Dimon immediately got exposed to dealmaking at the highest levels albeit as an assistant. The very first major project Weill and Dimon worked on was getting rid of a poor investment made by American Express without American Express taking the associated loss.
Dimon quickly learned the ins and outs of a business. Weil was not much of a teacher and there was no training book or manual to gently introduce Dimon to the worlds of high stake business. This environment was perfect for Dimon as he quickly developed expertise.
Have Faith With Your Mentor and Take Some Risks!!!
After a proposal by Weill to Jim Robinson - then CEO of American Express - fell flat, Weill decided that it was time to resign. Weill resigned from American Express on the 25th of June, 1985. This was barely three years since Dimon had started working under Weill.
Dimon had a decision to make; A complex decision that would shape his career in a way than he could ever have imagined. The choices in front of him at that time were:
Follow Weill to the land of the unknown.
Stay back at American Express as a vice president under a new division.
Take a job at any other top firm in Corporate America.
Options 2 and 3 were the most logical at that time to take; Options which his friends advised him to take. At this point, Dimon was a husband and a father and financial security for his young family was very important. However, Dimon being a man of contrarian values saw it differently. He felt that Weill had one more adventure in him despite his fall from the top echelons of Corporate America and that following Weill to the unknown was a risk worth taking. He declined the vice president job offer from Jim Robison and followed Weill.
Photo by Sammie Vasquez on Unsplash
Weill and Dimon spent the next year with little to no business until an opportunity to take over Commercial Credit, an unglamorous Baltimore based lender, presented itself. The takeover was successful with Weill and Dimon taking Commercial Credit public. The initial public offering(IPO) at the time was the third largest in American Corporate history.

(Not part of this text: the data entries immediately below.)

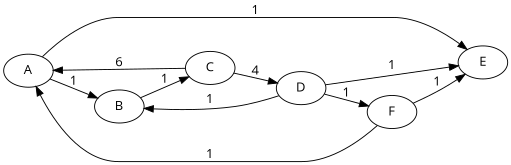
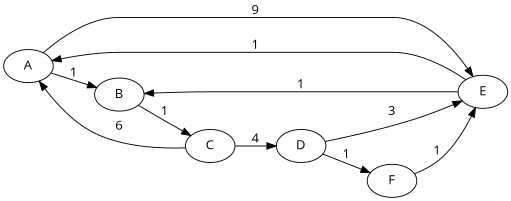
  digraph {
    fontname="Open Sans"
    overlap_scaling=-5
    rankdir=LR
    node [fontname="Open Sans"]
    edge [fontname="Open Sans"]
    A
    B
    E
    C
    D
    F
    A -> B [label=1]
-   A -> E [label=1]
+   A -> E [label=9]
    B -> C [label=1]
-   F -> A [label=1]
-   D -> B [label=1]
+   E -> A [label=1]
+   E -> B [label=1]
    C -> A [label=6]
    C -> D [label=4]
-   D -> E [label=1]
+   D -> E [label=3]
    D -> F [label=1]
    F -> E [label=1]
  }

Dimon’s decision to follow Weill for the second time in three years had started paying off in incredible ways:
Dimon received the second largest number of stock options in the company after Weill. This brought Dimon some financial stability.
Taking an active part in taking a company public at the age of 30. An IPO that set a record in Corporate America.
Dimon had started to build a reputation for himself as a man to watch out for in the finance business.
Summary of Tactics We Can Learn From Jamie Dimon To Apply in the Early Stages of Our Careers
Some of the tactics that we can learn from Dimon are:
Seek the counsel of trusted mentors.
Pick accelerated learning over money at the beginning of your career.
If given the opportunity to take remuneration in form of equity, take it.
Go work in an industry for a fixed amount of time to pick up some skills.
Learn early on what industries your personality type is not suited for.
Know what you want and go for it.
Know your personality type. Dimon was able to thrive in an unstructured environment when he started working under Weill. Dimon was a self starter and a quick student
His experience in consulting exposed him to the workings of various firms early on.